Suppose I have a function $f(\mathbf{x})$ across the surface of the unit hypersphere, where $\mathbf{x}=(x_1,...,x_d)'$ are the hyperspherical coordinates of a point on the surface of the unit hypersphere. I want to integrate this function over the positive orthant $\mathcal{S}^{p-1}_+$: $I=\int_{\mathcal{S}^{p-1}_+}f(\mathbf{x})d\mathbf{x}$. Let's assume this integral is analytically intractable, so I need to use numerical techniques, and $d$ is large, so Monte Carlo integration is more attractive that numerical quadrature approaches. Thus, I want to approximate the integral $I$ using Monte Carlo integration.

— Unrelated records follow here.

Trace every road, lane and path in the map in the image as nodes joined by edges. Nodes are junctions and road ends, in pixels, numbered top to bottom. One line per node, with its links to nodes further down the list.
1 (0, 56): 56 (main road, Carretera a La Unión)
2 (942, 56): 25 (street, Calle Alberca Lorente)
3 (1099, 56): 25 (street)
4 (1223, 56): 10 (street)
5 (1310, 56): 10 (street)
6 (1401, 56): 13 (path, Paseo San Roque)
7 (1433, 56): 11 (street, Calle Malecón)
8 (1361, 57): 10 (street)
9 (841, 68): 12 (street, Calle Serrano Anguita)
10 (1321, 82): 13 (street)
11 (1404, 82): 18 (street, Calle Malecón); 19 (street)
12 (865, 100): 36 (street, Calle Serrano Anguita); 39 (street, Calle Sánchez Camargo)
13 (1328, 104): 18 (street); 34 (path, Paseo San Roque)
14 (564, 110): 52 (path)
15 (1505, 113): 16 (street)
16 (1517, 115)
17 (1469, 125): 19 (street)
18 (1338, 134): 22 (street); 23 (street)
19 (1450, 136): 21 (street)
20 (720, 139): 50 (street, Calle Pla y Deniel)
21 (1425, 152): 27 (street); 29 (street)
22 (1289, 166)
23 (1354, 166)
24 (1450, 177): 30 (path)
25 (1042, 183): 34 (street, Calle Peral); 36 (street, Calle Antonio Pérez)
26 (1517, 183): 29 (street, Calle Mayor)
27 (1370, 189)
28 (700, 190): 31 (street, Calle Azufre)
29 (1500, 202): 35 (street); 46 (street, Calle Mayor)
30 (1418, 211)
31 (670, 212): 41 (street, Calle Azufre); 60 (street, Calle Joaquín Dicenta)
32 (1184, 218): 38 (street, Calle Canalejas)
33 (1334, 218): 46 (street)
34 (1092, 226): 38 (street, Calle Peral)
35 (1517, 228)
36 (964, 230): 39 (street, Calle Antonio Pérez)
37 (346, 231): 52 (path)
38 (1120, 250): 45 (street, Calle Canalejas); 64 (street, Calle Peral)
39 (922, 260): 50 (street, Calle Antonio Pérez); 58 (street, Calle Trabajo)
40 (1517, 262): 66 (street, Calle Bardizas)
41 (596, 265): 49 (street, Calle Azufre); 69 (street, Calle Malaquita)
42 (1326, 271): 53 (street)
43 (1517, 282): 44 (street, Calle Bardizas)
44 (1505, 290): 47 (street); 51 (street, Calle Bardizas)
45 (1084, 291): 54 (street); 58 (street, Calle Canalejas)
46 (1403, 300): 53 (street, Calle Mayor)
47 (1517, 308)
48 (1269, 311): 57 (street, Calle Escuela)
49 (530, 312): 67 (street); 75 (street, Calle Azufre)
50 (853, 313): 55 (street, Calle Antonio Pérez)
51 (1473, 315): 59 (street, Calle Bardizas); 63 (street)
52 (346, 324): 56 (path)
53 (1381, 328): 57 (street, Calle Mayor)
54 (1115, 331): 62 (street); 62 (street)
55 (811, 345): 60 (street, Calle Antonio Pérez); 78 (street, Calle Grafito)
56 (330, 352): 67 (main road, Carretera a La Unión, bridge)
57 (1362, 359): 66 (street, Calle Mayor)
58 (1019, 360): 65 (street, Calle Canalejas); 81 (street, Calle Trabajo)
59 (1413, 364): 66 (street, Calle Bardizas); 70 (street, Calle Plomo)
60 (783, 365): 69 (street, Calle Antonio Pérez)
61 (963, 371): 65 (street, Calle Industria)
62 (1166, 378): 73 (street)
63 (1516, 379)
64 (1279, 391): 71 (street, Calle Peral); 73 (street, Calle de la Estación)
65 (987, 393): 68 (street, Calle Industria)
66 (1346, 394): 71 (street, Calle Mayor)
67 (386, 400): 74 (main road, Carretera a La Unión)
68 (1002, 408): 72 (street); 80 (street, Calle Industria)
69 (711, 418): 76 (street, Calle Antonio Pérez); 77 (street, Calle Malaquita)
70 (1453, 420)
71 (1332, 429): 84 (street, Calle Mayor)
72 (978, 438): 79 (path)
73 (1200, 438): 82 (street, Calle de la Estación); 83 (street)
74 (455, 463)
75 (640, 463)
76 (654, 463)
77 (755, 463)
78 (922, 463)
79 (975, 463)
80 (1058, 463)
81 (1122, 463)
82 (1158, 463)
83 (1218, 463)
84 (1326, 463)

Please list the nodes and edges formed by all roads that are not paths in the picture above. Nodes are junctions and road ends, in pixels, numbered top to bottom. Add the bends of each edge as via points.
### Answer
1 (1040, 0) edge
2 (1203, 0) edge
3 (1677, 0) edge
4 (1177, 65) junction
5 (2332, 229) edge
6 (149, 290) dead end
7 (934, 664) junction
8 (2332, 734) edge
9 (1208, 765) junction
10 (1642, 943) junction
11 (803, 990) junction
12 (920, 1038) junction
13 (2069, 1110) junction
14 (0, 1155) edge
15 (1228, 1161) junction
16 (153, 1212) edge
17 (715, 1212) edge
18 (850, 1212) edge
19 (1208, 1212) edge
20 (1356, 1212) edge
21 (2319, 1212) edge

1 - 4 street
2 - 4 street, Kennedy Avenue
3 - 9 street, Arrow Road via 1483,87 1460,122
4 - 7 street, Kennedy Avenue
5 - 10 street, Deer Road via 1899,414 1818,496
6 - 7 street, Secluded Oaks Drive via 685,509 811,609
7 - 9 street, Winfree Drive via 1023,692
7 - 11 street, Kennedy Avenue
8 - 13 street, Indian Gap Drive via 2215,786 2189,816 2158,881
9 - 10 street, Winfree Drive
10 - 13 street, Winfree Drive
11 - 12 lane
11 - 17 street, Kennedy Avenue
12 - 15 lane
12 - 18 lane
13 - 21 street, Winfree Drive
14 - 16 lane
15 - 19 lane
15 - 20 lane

From Wikipedia, I will first sample $N$ points uniformly on the surface of the positive orthant. I am doing this by normalizing a vector of independent standard normal samples, then taking the absolute value of the normalized $d$-dimensional vector; this produces a uniform sample in $\mathcal{S}^{p-1}_+$. Then, I evaluate $f(\cdot)$ at each of these random samples and sum all the output together. Finally, I would need to multiple the sum by $V$ and divide by $N$, where $V$ is the volume of $\mathcal{S}^{p-1}_+$.

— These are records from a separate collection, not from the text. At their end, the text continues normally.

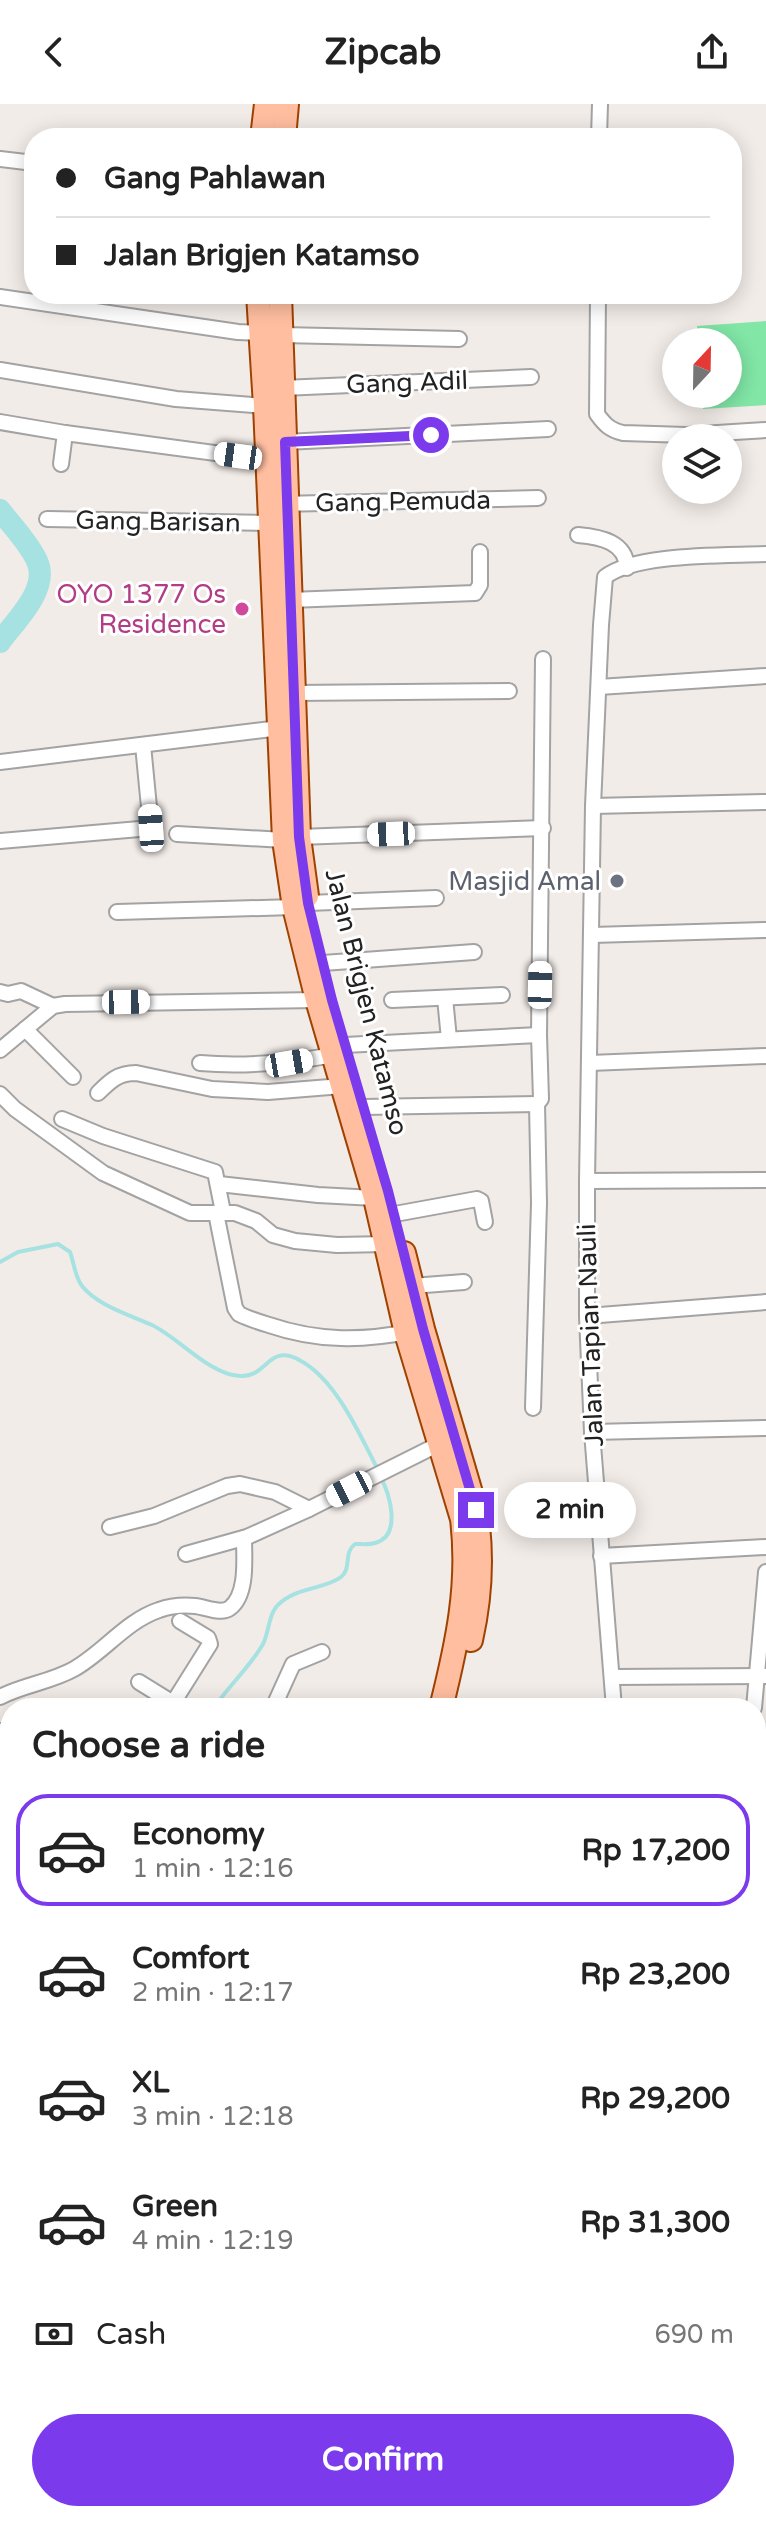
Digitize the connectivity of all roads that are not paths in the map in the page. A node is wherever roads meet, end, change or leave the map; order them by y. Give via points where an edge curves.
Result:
1 (266, 104) edge
2 (287, 104) edge
3 (600, 104) edge
4 (263, 128) edge
5 (285, 128) edge
6 (599, 128) edge
7 (0, 159) edge
8 (24, 162) edge
9 (0, 297) edge
10 (24, 301) edge
11 (44, 304) edge
12 (258, 304) edge
13 (280, 304) edge
14 (598, 304) edge
15 (259, 333) junction
16 (282, 335) junction
17 (459, 339) dead end
18 (0, 370) edge
19 (531, 377) dead end
20 (283, 388) junction
21 (265, 406) junction
22 (0, 422) edge
23 (548, 429) dead end
24 (766, 430) edge
25 (65, 433) junction
26 (285, 442) junction
27 (267, 460) junction
28 (61, 464) dead end
29 (538, 498) dead end
30 (275, 510) junction
31 (47, 519) dead end
32 (578, 535) dead end
33 (480, 552) dead end
34 (766, 554) edge
35 (627, 568) junction
36 (290, 600) junction
37 (543, 659) dead end
38 (766, 676) edge
39 (289, 681) junction
40 (599, 687) junction
41 (509, 691) dead end
42 (280, 728) junction
43 (143, 745) junction
44 (0, 762) edge
45 (766, 802) edge
46 (593, 806) junction
47 (543, 828) junction
48 (177, 834) dead end
49 (292, 839) junction
50 (0, 841) edge
51 (436, 898) dead end
52 (301, 905) junction
53 (117, 912) dead end
54 (766, 930) edge
55 (592, 935) junction
56 (474, 952) dead end
57 (323, 963) junction
58 (0, 992) edge
59 (502, 995) dead end
60 (445, 998) junction
61 (317, 1000) junction
62 (392, 1000) dead end
63 (53, 1006) junction
64 (25, 1029) junction
65 (539, 1035) junction
66 (449, 1039) junction
67 (0, 1050) edge
68 (339, 1050) junction
69 (766, 1056) edge
70 (200, 1063) dead end
71 (590, 1063) junction
72 (73, 1077) dead end
73 (342, 1086) junction
74 (98, 1093) dead end
75 (0, 1094) edge
76 (537, 1104) junction
77 (363, 1107) junction
78 (62, 1119) dead end
79 (766, 1180) edge
80 (587, 1181) junction
81 (219, 1184) junction
82 (375, 1198) junction
83 (220, 1212) junction
84 (395, 1214) junction
85 (485, 1222) dead end
86 (387, 1244) junction
87 (464, 1282) dead end
88 (412, 1286) junction
89 (766, 1302) edge
90 (587, 1316) junction
91 (415, 1331) junction
92 (533, 1408) dead end
93 (766, 1428) edge
94 (592, 1432) junction
95 (439, 1444) junction
96 (309, 1509) junction
97 (110, 1527) dead end
98 (244, 1538) junction
99 (766, 1547) edge
100 (186, 1554) dead end
101 (601, 1556) junction
102 (766, 1572) edge
103 (180, 1621) dead end
104 (322, 1652) dead end
105 (761, 1675) edge
106 (613, 1677) junction
107 (139, 1682) dead end
108 (0, 1697) edge
109 (164, 1698) edge
110 (181, 1698) edge
111 (278, 1698) edge
112 (443, 1698) edge
113 (457, 1698) edge
114 (614, 1698) edge
115 (756, 1698) edge

1 - 4 main road
2 - 5 main road
3 - 6 street
7 - 8 street
9 - 10 street
11 - 15 street
12 - 15 main road, Jalan Brigjen Katamso
13 - 16 main road, Jalan Brigjen Katamso
14 - 24 street via 597,414 613,431 686,435
15 - 21 main road, Jalan Brigjen Katamso
16 - 17 street
16 - 20 main road, Jalan Brigjen Katamso
18 - 21 street via 176,399
19 - 20 street, Gang Adil
20 - 26 main road, Jalan Brigjen Katamso
21 - 27 main road, Jalan Brigjen Katamso
22 - 25 street
23 - 26 street
25 - 27 street
25 - 28 street
26 - 30 main road, Jalan Brigjen Katamso
27 - 30 main road, Jalan Brigjen Katamso
29 - 30 street, Gang Pemuda
30 - 31 street, Gang Barisan
30 - 36 main road, Jalan Brigjen Katamso
30 - 39 main road, Jalan Brigjen Katamso
32 - 35 street via 615,545 625,554
33 - 36 street via 475,593
34 - 35 street via 662,558
35 - 40 street, Jalan Tapian Nauli via 605,579
36 - 39 main road, Jalan Brigjen Katamso
37 - 47 street
38 - 40 street
39 - 41 street
39 - 42 main road, Jalan Brigjen Katamso
39 - 49 main road, Jalan Brigjen Katamso
40 - 46 street, Jalan Tapian Nauli
42 - 43 street
42 - 49 main road, Jalan Brigjen Katamso
43 - 44 street
43 - 50 street via 151,828
45 - 46 street
46 - 55 street, Jalan Tapian Nauli
47 - 49 street
47 - 65 street
48 - 49 street
49 - 52 main road, Jalan Brigjen Katamso
51 - 52 street
52 - 53 street
52 - 57 main road, Jalan Brigjen Katamso
52 - 61 main road, Jalan Brigjen Katamso
54 - 55 street
55 - 71 street, Jalan Tapian Nauli
56 - 57 street
57 - 68 main road, Jalan Brigjen Katamso
58 - 63 street via 21,991
59 - 60 street
60 - 62 street
60 - 66 street
61 - 63 street
61 - 68 main road, Jalan Brigjen Katamso
63 - 64 street
64 - 67 street
64 - 72 street
65 - 66 street
65 - 76 street
66 - 68 street
68 - 70 street via 289,1063
68 - 73 main road, Jalan Brigjen Katamso
68 - 77 main road, Jalan Brigjen Katamso
69 - 71 street
71 - 80 street, Jalan Tapian Nauli
73 - 74 street via 268,1092 212,1089 125,1073
73 - 82 main road, Jalan Brigjen Katamso
75 - 83 street via 103,1173 190,1213
76 - 77 street
76 - 92 street
77 - 84 main road, Jalan Brigjen Katamso
78 - 81 street via 215,1172
79 - 80 street
80 - 90 street, Jalan Tapian Nauli
81 - 82 street
81 - 83 street
82 - 86 main road, Jalan Brigjen Katamso
83 - 86 street via 256,1221 273,1235 295,1241
83 - 91 street via 239,1314 325,1339
84 - 85 street via 479,1199
84 - 88 main road, Jalan Brigjen Katamso
86 - 91 main road, Jalan Brigjen Katamso
87 - 88 street
88 - 91 main road, Jalan Brigjen Katamso
89 - 90 street
90 - 94 street, Jalan Tapian Nauli
91 - 95 main road, Jalan Brigjen Katamso
91 - 113 main road, Jalan Brigjen Katamso via 480,1534 479,1603
93 - 94 street
94 - 101 street, Jalan Tapian Nauli
95 - 96 street
95 - 112 main road, Jalan Brigjen Katamso via 462,1519 465,1570
96 - 97 street via 275,1492 240,1484
96 - 98 street
98 - 100 street
98 - 108 street via 241,1589 228,1610 163,1608 70,1671
99 - 101 street
101 - 106 street, Jalan Tapian Nauli
102 - 105 street
103 - 110 street via 210,1644
104 - 111 street via 293,1664
105 - 106 street
105 - 115 street
106 - 114 street, Jalan Tapian Nauli
107 - 109 street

If everything looks right so far, then I just have one question: what is $V$? Is it the volume of the positive orthant, or the volume of the surface of the positive orthant? Technically, the point $\mathbf{x}$ can only lay on the surface of the sphere, so I'm tempted to thing $V$ is the "volume" (area) of the positive orthant, but I'm not too sure.